Alice, Bob, and Carol are starting an e-cats based venture together, and have decided to open a Kitty-Backed-Token (KBT), and collect cats together in their contract. Unfortunately, a bad apple hacks their kitty tokens and begins inflating his own supply, withdrawing a higher and higher share of kitties. Luckily, the users of KittyToken can vote to self-destruct the contract before it is too late, allowing its original deployers Alice, Bob, and Carol to collect the cats and save them from certain death.

The Ethereum network has implemented Parity Proposal D, which allows users to set their own proxies for the contract. As soon as the period of time opens to create forwarders, a miner named Dave creates his own proxy and inserts it first into his block, transferring out all the rare kitties in the contract to himself. Dave need not own any KBT to do this, since any user can set their own resolver and essentially spoof their msg.sender as being the new zombie contract, the DeadKittyToken (DKT).
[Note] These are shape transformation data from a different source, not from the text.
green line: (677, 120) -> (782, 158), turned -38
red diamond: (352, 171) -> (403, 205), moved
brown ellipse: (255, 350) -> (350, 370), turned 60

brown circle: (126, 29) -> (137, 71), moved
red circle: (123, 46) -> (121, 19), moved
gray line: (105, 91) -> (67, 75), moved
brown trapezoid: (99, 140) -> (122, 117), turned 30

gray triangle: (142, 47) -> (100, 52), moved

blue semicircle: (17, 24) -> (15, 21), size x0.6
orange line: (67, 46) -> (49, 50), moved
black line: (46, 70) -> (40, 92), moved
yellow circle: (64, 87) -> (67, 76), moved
These kitties sit on external contracts, and again have the flaw of using msg.sender for authentication of transfers. Users assume this is OK, because msg.sender can only be the smart contract they audited, but the sneaky code change allows the evil Dave to send all the kitties to 0xdead.

Our Suggestions

A number of steps should be taken to resolve this anti-pattern for future contracts, as well as to potentially deal with previously lost funds. We recommend an alternative set of actions:

Separate funds-recovery for previously vulnerable contracts from changes that need to happen to both the EVM and its tools to avoid similar losses in future contracts, using a clean-slate approach to design the latter. EIP86 seems like the most studied candidate for introducing a redeployment mechanism to Ethereum. We recommend a modification to Solidity’s Security Considerations to cover self-destruct based antipatterns, and a static warning in the Solidity compiler for use of self-destruct, especially when calling a library containing the operation. In our view, this should be sufficient to ensure funds are not lost going forward, specifically in its ability to allow users to demand redeployable contracts.
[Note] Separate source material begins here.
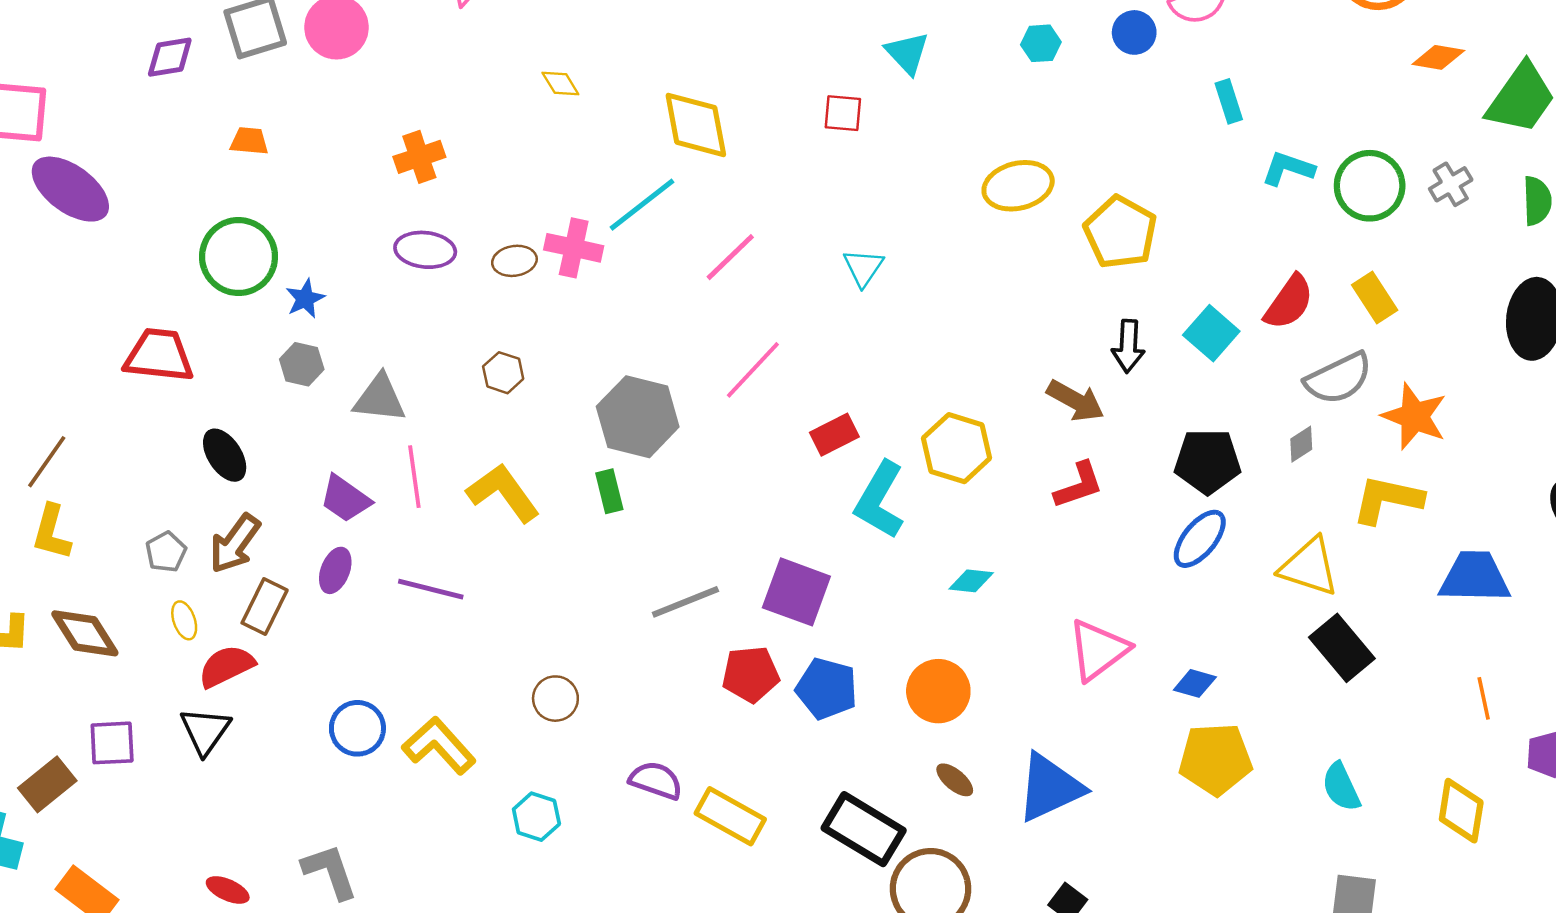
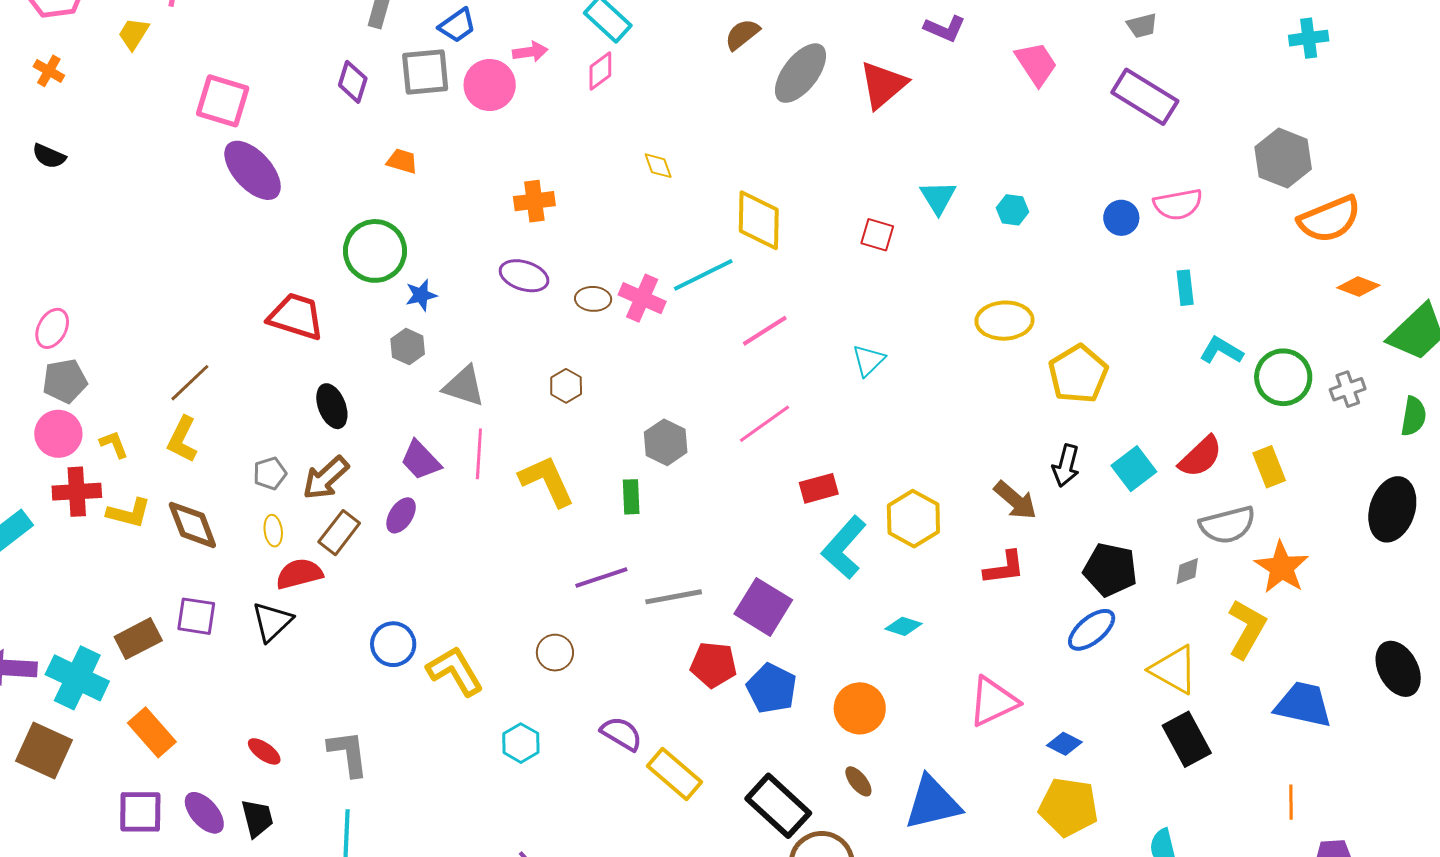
cyan hexagon: (1041, 43) -> (1013, 210), moved
purple diamond: (170, 57) -> (353, 82), turned -75
gray hexagon: (638, 417) -> (666, 442), size x0.7
yellow L-shape: (1387, 499) -> (1247, 629), turned 96
purple line: (431, 589) -> (601, 578), moved, turned -44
Offer the community the choice of a fork for past contracts, which should consist of a target contracts curated by a community review process over a significant length of time, remediating losses in previously affected contracts. This fork should be offered in a same manner as the DAO fork, and should not be officially supported by client developers or the Ethereum Foundation (yes, including Parity).

The anti-patterns leading to these funds losses are not a severe and general enough issue to require breaking changes to established EVM behavior, and should be handled through changes to tooling and potential case-by-case remediation for contracts before these changes occurred (we propose this as an option, but do not provide an opinion on whether to recover the funds in this article).

Conclusion

We do not believe the funds loss of recent self-destruct vulnerabilities to be general enough to require a general solution. Such a general solution can be harmful, both in the practical sense of allowing potential future funds loss vectors and in the theoretical sense of setting poor precedents that have the potential to impede the process of reliable software development on Ethereum.

We advocate for separating funds-recovery for past vulnerable contracts, which should be discussed as potential contract-specific forks on their own merits, from changes that need to happen to both the EVM and its tools to avoid the vulnerability of future contracts.

Acknowledgments

Sincere thanks to Ari Juels and Emin Gün Sirer for reading and providing comments on earlier versions of this post.